Task requirements :: Swap "Uncategorized" for "General" in the records, from their first line up to and including the line with "Invalidità del contratto di cessione di". Give those lines again with nothing else altered.

-- Data shown follows --

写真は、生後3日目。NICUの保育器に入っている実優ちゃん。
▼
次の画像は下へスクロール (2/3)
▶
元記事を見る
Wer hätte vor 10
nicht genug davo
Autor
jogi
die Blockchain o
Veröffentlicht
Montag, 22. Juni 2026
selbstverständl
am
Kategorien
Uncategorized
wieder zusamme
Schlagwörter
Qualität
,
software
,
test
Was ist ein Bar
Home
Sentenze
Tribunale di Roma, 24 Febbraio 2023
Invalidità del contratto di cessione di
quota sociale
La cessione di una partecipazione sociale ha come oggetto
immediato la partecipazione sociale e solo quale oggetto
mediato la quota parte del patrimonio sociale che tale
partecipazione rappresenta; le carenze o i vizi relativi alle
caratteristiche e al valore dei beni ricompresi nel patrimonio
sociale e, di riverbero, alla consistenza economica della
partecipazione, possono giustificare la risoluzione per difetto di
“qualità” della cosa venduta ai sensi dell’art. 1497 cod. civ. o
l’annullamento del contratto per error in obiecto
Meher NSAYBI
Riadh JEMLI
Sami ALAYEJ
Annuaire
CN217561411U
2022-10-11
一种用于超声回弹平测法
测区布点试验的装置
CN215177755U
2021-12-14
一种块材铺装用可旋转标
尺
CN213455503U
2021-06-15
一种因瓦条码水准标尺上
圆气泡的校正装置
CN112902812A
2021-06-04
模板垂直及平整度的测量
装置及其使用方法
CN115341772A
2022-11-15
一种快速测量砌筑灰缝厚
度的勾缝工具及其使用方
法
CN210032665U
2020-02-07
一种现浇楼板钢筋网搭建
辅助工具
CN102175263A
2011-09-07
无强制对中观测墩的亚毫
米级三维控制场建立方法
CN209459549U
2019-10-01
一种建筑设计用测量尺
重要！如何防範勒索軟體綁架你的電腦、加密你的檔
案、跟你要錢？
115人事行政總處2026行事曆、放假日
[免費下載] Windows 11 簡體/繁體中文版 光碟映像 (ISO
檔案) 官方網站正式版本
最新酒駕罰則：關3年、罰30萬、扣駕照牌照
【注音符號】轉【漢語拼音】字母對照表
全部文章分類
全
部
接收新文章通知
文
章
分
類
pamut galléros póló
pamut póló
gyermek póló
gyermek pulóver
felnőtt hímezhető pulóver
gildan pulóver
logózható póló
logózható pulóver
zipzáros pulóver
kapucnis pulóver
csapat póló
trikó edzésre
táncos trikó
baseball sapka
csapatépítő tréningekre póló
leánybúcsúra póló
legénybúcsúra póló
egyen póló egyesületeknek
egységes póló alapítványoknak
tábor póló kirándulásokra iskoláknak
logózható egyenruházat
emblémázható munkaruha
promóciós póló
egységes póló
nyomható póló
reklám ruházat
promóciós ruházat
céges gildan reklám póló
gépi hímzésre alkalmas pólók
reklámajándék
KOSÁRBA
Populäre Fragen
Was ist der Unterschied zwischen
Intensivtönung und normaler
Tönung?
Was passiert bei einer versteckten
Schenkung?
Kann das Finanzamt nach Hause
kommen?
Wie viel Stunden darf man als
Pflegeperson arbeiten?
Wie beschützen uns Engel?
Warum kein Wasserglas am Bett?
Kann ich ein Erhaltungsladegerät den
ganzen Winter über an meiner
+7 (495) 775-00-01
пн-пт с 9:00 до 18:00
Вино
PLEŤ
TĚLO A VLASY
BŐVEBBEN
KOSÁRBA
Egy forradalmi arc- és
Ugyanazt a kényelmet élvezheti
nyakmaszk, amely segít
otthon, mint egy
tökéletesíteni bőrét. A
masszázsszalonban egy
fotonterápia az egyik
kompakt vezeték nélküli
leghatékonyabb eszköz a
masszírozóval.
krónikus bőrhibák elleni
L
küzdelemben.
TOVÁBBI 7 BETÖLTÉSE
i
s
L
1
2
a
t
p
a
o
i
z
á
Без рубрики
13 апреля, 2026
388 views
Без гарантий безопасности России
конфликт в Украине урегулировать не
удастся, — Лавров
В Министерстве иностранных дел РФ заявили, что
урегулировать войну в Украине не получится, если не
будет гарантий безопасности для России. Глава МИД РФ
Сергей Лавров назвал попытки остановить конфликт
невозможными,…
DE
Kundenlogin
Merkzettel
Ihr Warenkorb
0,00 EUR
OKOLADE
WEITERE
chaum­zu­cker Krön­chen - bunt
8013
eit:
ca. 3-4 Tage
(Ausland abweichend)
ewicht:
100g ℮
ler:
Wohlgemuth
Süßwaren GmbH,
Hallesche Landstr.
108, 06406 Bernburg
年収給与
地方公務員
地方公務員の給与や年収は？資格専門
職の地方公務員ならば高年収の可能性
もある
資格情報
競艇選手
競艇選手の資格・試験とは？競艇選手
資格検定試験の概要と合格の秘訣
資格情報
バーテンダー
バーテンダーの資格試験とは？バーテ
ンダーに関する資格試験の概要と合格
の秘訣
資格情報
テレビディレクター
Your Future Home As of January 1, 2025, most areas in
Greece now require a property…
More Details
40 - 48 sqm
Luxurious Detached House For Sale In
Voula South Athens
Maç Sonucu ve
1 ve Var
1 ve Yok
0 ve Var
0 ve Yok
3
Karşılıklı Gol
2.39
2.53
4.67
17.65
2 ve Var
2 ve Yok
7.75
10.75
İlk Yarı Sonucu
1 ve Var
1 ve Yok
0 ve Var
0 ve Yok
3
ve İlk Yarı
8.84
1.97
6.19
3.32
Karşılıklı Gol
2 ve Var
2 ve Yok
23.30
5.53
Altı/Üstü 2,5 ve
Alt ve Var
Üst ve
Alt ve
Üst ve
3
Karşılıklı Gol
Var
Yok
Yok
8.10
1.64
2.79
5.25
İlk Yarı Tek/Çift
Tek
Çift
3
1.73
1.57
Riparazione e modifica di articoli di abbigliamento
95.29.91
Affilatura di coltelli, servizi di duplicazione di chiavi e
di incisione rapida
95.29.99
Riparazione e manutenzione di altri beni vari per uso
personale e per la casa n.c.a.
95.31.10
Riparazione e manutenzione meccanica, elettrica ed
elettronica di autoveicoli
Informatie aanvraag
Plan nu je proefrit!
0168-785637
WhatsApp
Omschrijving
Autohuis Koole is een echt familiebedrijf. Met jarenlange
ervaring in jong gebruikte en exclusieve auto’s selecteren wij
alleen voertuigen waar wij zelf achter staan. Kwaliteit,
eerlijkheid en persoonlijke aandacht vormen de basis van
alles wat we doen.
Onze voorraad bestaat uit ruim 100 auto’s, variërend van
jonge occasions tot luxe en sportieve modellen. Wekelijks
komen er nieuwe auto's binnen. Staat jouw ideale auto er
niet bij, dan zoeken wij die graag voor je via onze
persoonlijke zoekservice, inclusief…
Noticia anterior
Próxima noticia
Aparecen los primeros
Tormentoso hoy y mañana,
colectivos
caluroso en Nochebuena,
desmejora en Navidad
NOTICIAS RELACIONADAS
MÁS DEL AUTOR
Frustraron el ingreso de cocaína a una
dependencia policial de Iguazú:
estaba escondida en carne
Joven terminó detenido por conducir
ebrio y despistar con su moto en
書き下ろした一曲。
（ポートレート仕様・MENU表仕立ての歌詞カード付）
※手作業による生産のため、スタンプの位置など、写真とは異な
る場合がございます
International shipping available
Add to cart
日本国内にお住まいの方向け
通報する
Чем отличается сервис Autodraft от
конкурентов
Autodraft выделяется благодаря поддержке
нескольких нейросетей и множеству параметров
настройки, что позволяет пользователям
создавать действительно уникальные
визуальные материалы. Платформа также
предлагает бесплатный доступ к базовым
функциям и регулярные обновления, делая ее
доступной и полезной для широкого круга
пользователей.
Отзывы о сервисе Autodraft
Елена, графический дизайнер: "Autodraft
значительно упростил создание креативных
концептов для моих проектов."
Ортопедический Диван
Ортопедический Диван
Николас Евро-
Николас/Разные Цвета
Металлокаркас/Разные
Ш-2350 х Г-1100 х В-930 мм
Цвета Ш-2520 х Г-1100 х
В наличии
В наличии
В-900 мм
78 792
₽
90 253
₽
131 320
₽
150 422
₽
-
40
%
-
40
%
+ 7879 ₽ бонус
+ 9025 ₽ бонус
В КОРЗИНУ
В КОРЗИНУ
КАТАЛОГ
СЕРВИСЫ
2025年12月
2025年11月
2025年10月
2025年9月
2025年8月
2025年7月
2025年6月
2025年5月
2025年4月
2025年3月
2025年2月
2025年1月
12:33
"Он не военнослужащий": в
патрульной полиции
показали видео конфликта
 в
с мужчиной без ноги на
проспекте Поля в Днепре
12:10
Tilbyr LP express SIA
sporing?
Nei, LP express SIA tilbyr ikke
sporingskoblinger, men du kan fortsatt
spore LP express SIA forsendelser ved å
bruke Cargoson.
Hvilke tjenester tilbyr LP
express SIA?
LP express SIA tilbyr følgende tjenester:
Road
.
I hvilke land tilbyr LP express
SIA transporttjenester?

-- Data shown concluded --

Answer to this problem ::
写真は、生後3日目。NICUの保育器に入っている実優ちゃん。
▼
次の画像は下へスクロール (2/3)
▶
元記事を見る
Wer hätte vor 10
nicht genug davo
Autor
jogi
die Blockchain o
Veröffentlicht
Montag, 22. Juni 2026
selbstverständl
am
Kategorien
General
wieder zusamme
Schlagwörter
Qualität
,
software
,
test
Was ist ein Bar
Home
Sentenze
Tribunale di Roma, 24 Febbraio 2023
Invalidità del contratto di cessione di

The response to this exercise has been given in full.